Botanical art is very detailed intricate work, and takes longer than most painting and drawing that I’m used to doing, so progress has been much slower than usual, but I’m over half way there now. I want to have finished the botanical plant portraits by the end of March in order to get them framed and then I’ll move on to the larger detailled paintings
I’ve already started painting studies, like the one below, trying to be more detailed and realistic than I have before and these will used as a basis for five botanics in the landscape paintings for the exhibition, which will be in acrylic and/or oils
Meanwhile I have four more botanicals to complete, starting tomorrow with primroses, which have just come in to flower here in Northern Scotland, and I went out today to photograph and sketch some.

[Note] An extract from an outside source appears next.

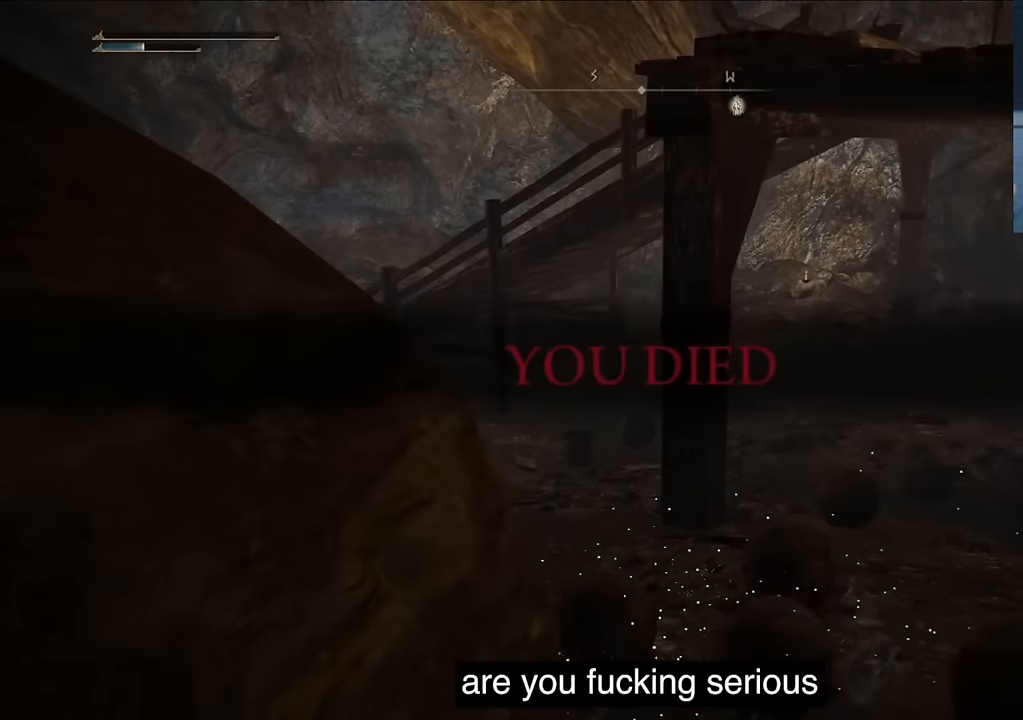
{"buttons": [], "left_stick": "center", "right_stick": "center", "events": [[33, "right_stick", "center"], [250, "right_stick", "left"], [450, "right_stick", "center"]]}
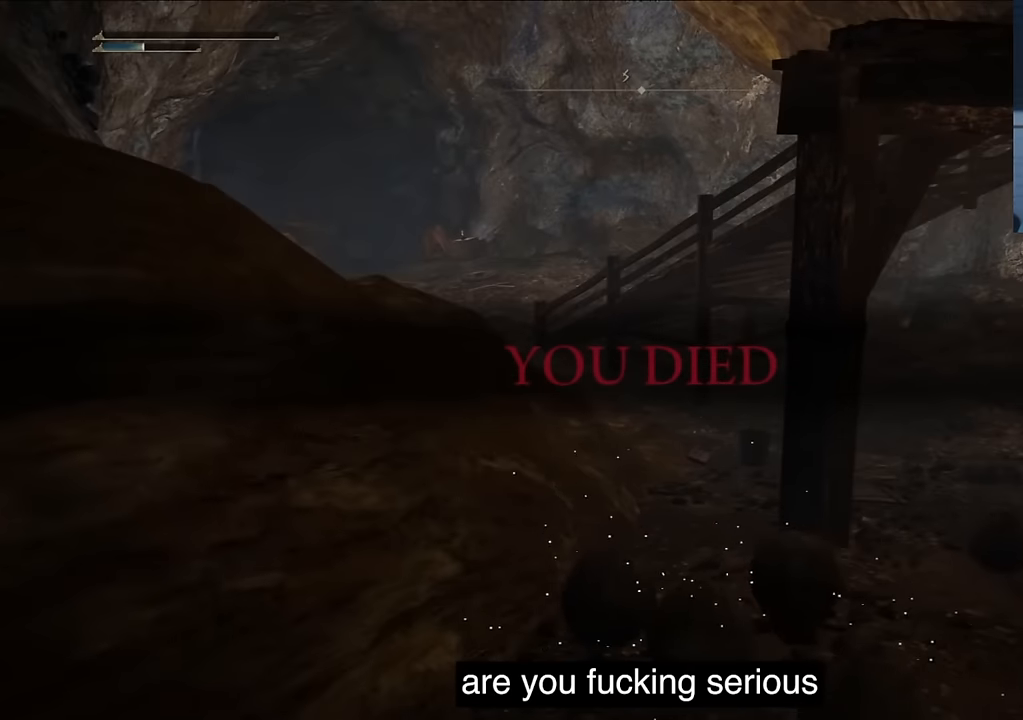
{"buttons": [], "left_stick": "center", "right_stick": "left", "events": [[316, "right_stick", "left"]]}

The title of the exhibition will be Flora Gadelica or Lùsan na Gàidheal in Gaelic, which means the plants/flowers of the Gaels. Most of the plants in the exhibition have been a key part of Gaelic life, so I am also researching stories and botanical information to go along with the paintings
I’m a bit torn right now, between being really excited for the exhibition and hoping that it will go ahead and slightly terrified at the same time!
I’ll post more details about it nearer the time and share details of a joint exhibition, which will be for the 3rd year running at the gorgeous wee gallery at An Talla Dearg with my friends Aileen (Aileen Grant Art) and Steven Proudfoot, and is planned for June.